Total protein extracts and total RNA were prepared 24 h after transfection of HEK293 cells and the expressed individual viral proteins were determined by Western blotting with a rabbit polyclonal anti-FLAG antibody (Sigma-Aldrich, #F7425). Total RNA was resolved on a 1% formaldehyde-agarose gel, stained by ethidium bromide for 18S ribosomal RNA as a sample loading control, and examined by Northern blotting for individual viral gene transcripts expressed from the transfected plasmid by a γ-32P-labeled oligo probe (oVM79, 5’-GGGCACTGGAGTGGCAAC-3’) which hybridizes to a common 3’ UTR region downstream of the FLAG-tag, but upstream of the poly(A) site. U6 snRNA served as a loading control and was detected using a γ-32P-labeled, U6-specific oligo probe oST197.

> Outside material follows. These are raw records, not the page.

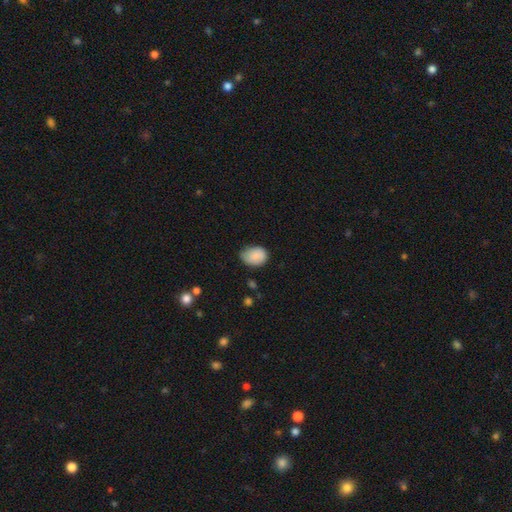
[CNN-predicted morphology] smooth_or_featured: smooth (p=0.83) [alt: featured or disk p=0.10]
how_rounded: in between (p=0.73) [alt: round p=0.26]
merging: none (p=0.57) [alt: minor disturbance p=0.35]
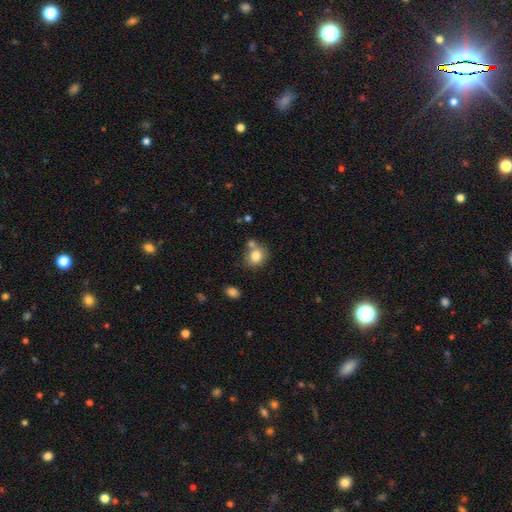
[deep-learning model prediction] Smooth or featured: smooth — 81% (star or artifact — 10%)
How rounded: round — 64% (in between — 35%)
Merging: none — 59% (merger — 23%)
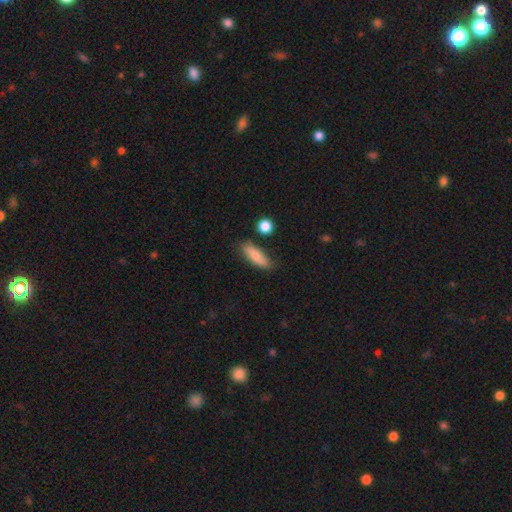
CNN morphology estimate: smooth 80%, featured or disk 13%, star or artifact 7%. Down the decision tree: how rounded — in between (54%); merging — none (75%).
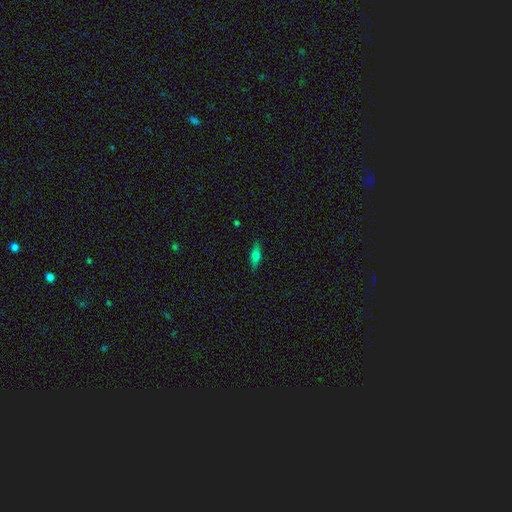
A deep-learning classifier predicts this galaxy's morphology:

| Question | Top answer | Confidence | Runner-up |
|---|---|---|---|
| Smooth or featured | smooth | 50% | featured or disk (41%) |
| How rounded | cigar-shaped | 53% | in between (43%) |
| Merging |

Immunofluorescent staining to detect FLAG-tagged viral proteins in cultured cells

HeLa cells (2.5 × 105, ATCC) growing on the coverslips were transfected with each vector (0.5–1 μg) encoding a FLAG-tagged viral protein by using LipoD293 transfection reagent (SignaGen Laboratories). The cells at 24 h after transfection were fixed, permeabilized, and stained with a monoclonal anti-FLAG M2 antibody (Sigma-Aldrich, # F1804) in combination with Alexa Flour488-labeled anti-mouse secondary antibody (Thermo Fisher Scientific, #A11029) as described before [75,76]. The cell nuclei were counterstained by Hoechst 33342 dye (Thermo Fisher Scientific, #H3570).

Supporting information

S1 Fig. Evidence of MmuPV1 infection of FoxN1nu/nu mice.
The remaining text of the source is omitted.